Искра жизни (перевод М. Рудницкий) - Страница 1
Эрих Мария Ремарк
Искра жизни
I
Скелет номер 509 медленно приподнял голову и открыл глаза. Он не знал, что с ним было – обморок или просто заснул. Между сном и обмороком давно уже почти не было разницы, голод и истощение стерли эту грань. Сон ли, обморок ли – всякий раз тебя засасывала черная болотная муть, откуда, казалось, возврата уже нет.
Какое-то время пятьсот девятый лежал тихо – он прислушивался. Это было старое лагерное правило: покуда ты не движешься, остается надежда, что тебя не заметят или сочтут мертвецом, ведь никогда нельзя знать, с какой стороны грозит опасность; старый как мир закон природы, известный любой букашке.
Но ничего подозрительного он не услышал. Часовые на пулеметных вышках замерли в полусонной неподвижности, да и за спиной вроде бы тихо. Он осторожно повернул голову и посмотрел назад.
Концентрационной лагерь Меллерн мирно нежился на солнышке. Просторный лагерный плац-линейка, прозванный весельчаками из СС танцплощадкой, был почти безлюден. Только справа от главных ворот на четырех мощных деревянных столбах висели четверо арестантов. Руки им связали за спиной и так, за руки, вздернули, чтобы ноги не касались земли. Плечевые суставы у всех, понятное дело, были вывернуты. Теперь два кочегара из крематория, соревнуясь друг с другом в меткости, швырялись в них из окна кусочками угля, но ни один из четверых даже не дернулся. Они висели уже полчаса и давно были без сознания.
Бараки рабочего лагеря в этот час пустовали – бригады с внешних работ еще не вернулись. Лишь кое-где шмыгали по зоне редкие дневальные. Слева от огромных главных ворот перед штрафным изолятором сидел шарфюрер СС Бройер. Он приказал вынести на солнышко круглый столик и плетеное кресло и теперь пил кофе.

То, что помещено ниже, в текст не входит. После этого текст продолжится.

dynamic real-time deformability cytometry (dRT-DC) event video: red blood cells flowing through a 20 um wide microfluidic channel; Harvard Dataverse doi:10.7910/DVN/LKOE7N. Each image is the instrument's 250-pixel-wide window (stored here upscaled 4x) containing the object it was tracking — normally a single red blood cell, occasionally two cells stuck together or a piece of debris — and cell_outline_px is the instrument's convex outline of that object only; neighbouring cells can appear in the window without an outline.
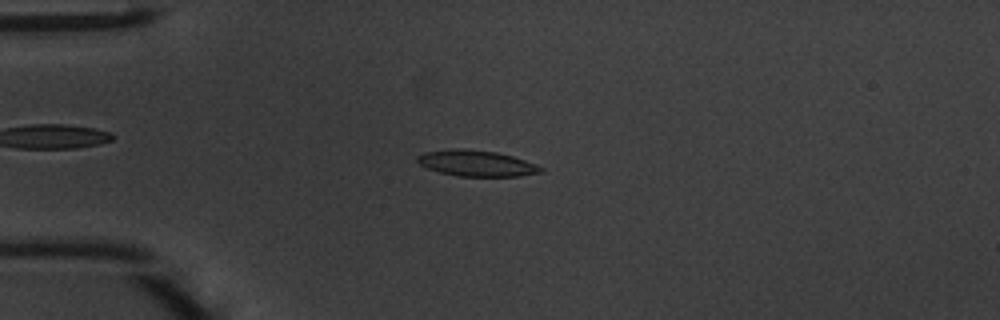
{"species": "common noctule bat (a hibernating species)", "species_latin": "Nyctalus noctula", "temperature_condition": "warm", "stored_images_in_passage": 47, "camera_frame_rate_fps": 3000, "um_per_image_px": 0.085, "animal": {"sex": "male", "body_mass_g": 20.1, "forearm_length_mm": 53.5}, "frame": {"image": 1, "passage_image": 12, "time_ms": 3.667, "image_size_px": [1000, 320], "cell_outline_px": [[544, 172], [516, 176], [456, 176], [440, 172], [428, 168], [420, 164], [416, 160], [416, 156], [424, 152], [456, 148], [464, 148], [496, 152], [512, 156], [536, 164], [544, 168]], "centroid_in_image_um": [40.5, 13.87], "position_along_channel_um": 44.5, "area_um2": 18.67}}
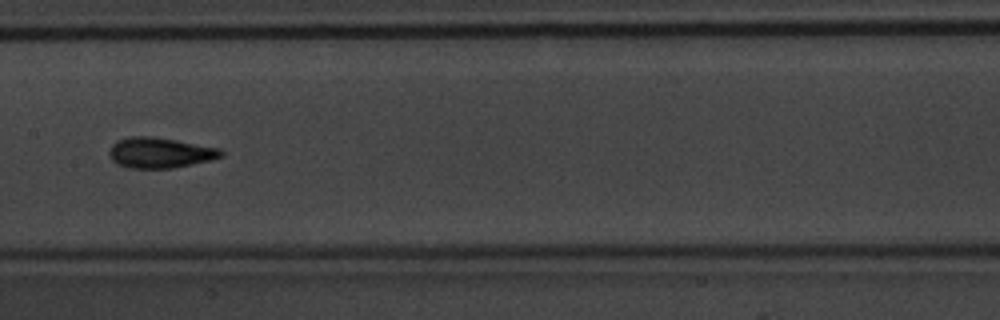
{"frame": {"image": 2, "passage_image": 24, "time_ms": 7.667, "image_size_px": [1000, 320], "cell_outline_px": [[224, 156], [212, 160], [172, 168], [128, 168], [116, 164], [112, 160], [108, 152], [112, 144], [116, 140], [132, 136], [152, 136], [176, 140], [220, 148], [224, 152]], "centroid_in_image_um": [13.59, 12.98], "position_along_channel_um": 193.8, "area_um2": 20.06}}
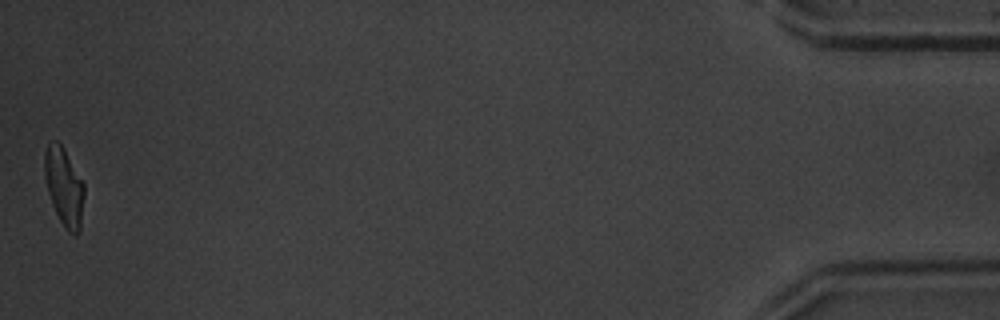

Весной 1945 года настоящий, в зернах, кофе – это была большая редкость; но Бройер только что собственноручно придушил двух жидов, которые вот уже полтора месяца отравляли в шизо воздух, и считал, что столь благое дело заслуживает вознаграждения. А тут еще повар прислал ему с кухни вместе с чашечкой кофе кусок ватрушки на блюдечке. Бройер жевал ватрушку медленно, с чувством – особенно любил он изюм без косточек, которого на сей раз попалось в начинке очень много. Тот из жидов, что постарше, не доставил ему почти никакого удовольствия; зато другой, помоложе, оказался ничего, цепкий парень – этот довольно долго брыкался и хрипел. Бройер сонно ухмылялся, прислушиваясь к размытым руладам лагерного оркестра, что репетировал вдалеке, за теплицами садоводства. Оркестр играл вальс «Розы с юга» – любимую вещь коменданта лагеря, оберштурмбанфюрера Нойбауэра.

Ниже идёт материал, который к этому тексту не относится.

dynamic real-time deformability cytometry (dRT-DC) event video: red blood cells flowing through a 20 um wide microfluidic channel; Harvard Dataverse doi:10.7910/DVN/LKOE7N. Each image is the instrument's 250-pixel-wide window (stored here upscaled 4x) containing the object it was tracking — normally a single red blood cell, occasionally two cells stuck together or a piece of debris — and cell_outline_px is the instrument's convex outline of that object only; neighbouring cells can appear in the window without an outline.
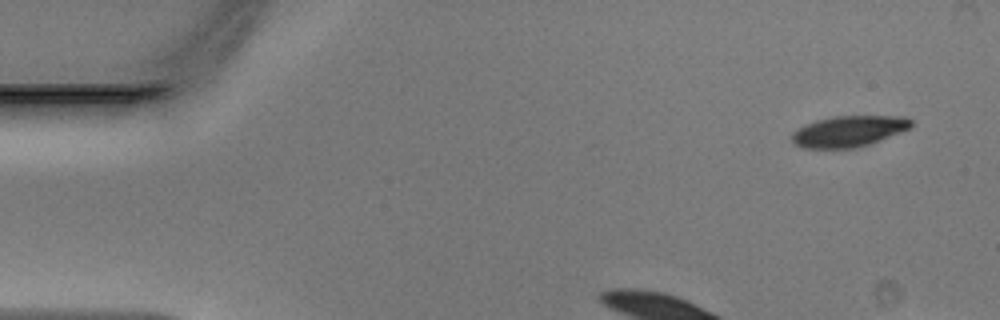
{"species": "Egyptian fruit bat (a non-hibernating species)", "species_latin": "Rousettus aegyptiacus", "temperature_condition": "warm", "stored_images_in_passage": 35, "camera_frame_rate_fps": 3000, "um_per_image_px": 0.085, "animal": {"sex": "male"}, "frame": {"image": 1, "passage_image": 3, "time_ms": 0.667, "image_size_px": [1000, 320], "cell_outline_px": [[912, 128], [868, 144], [852, 148], [804, 148], [796, 144], [792, 140], [792, 132], [796, 128], [804, 124], [816, 120], [832, 116], [904, 116], [912, 120]], "centroid_in_image_um": [72.13, 11.14], "position_along_channel_um": 12.9, "area_um2": 21.56}}
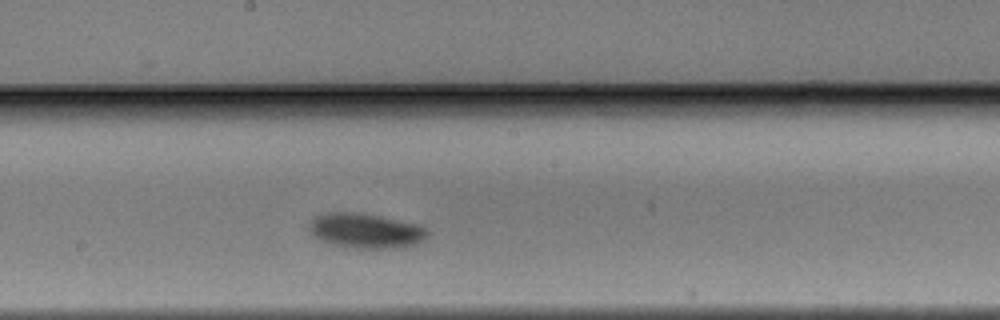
{"frame": {"image": 2, "passage_image": 21, "time_ms": 6.667, "image_size_px": [1000, 320], "cell_outline_px": [[428, 236], [416, 244], [392, 248], [352, 248], [332, 244], [320, 240], [308, 232], [308, 224], [316, 216], [324, 212], [360, 212], [380, 216], [416, 224], [428, 228]], "centroid_in_image_um": [31.04, 19.6], "position_along_channel_um": 217.2, "area_um2": 24.16}}
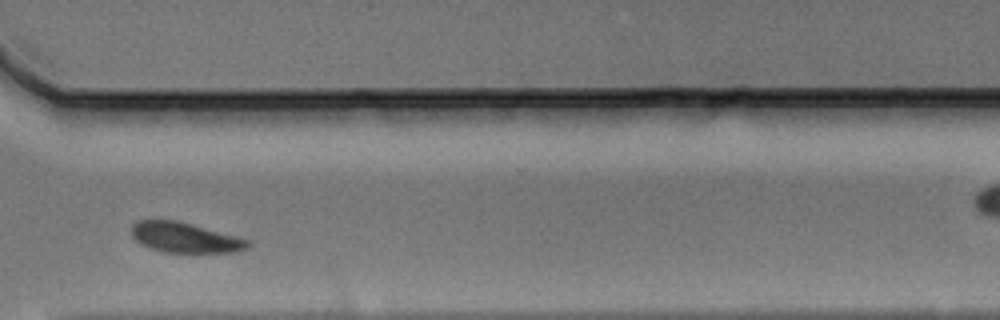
{"frame": {"image": 3, "passage_image": 31, "time_ms": 10.0, "image_size_px": [1000, 320], "cell_outline_px": [[252, 244], [248, 248], [236, 252], [164, 252], [148, 248], [140, 244], [132, 236], [132, 224], [136, 220], [176, 220], [192, 224], [236, 236], [248, 240]], "centroid_in_image_um": [15.7, 20.19], "position_along_channel_um": 354.9, "area_um2": 20.46}}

Пятьсот девятый лежал в противоположном конце зоны, там, где жались друг к другу деревянные бараки, отрезанные от большого, Рабочего лагеря забором из колючей проволоки. Называлась эта горстка бараков Малым лагерем. Сюда определяли заключенных, которые слишком ослабли и работать уже не могли. И тогда их посылали сюда умирать. Почти все умирали очень быстро, но пополнение поступало быстрей, до того, как вымирала предыдущая партия, так что бараки постоянно были забиты до отказа. Зачастую умирающие лежали друг на друге штабелями даже в коридорах, а то и вовсе выползали подыхать на улицу. Газовых камер в Меллерне не было. Комендант этим обстоятельством особенно гордился. Он с удовольствием повторял – у них, в Меллерне, умирают только естественной смертью. Официально Малый лагерь считался, да и назывался, отделением щадящего режима, но на самом деле организмы лишь очень немногих арестантов способны были сопротивляться этому щадящему режиму дольше одной-двух недель. А из этих немногих образовалась еще одна, небольшая, но особенно стойкая группа, что осела в двадцать втором бараке. Эти – собрав последние остатки юмора висельников – вообще именовали себя ветеранами. Среди них был и пятьсот девятый. Его перевели в Малый лагерь четыре месяца назад, и ему самому казалось чудом, что он все еще жив.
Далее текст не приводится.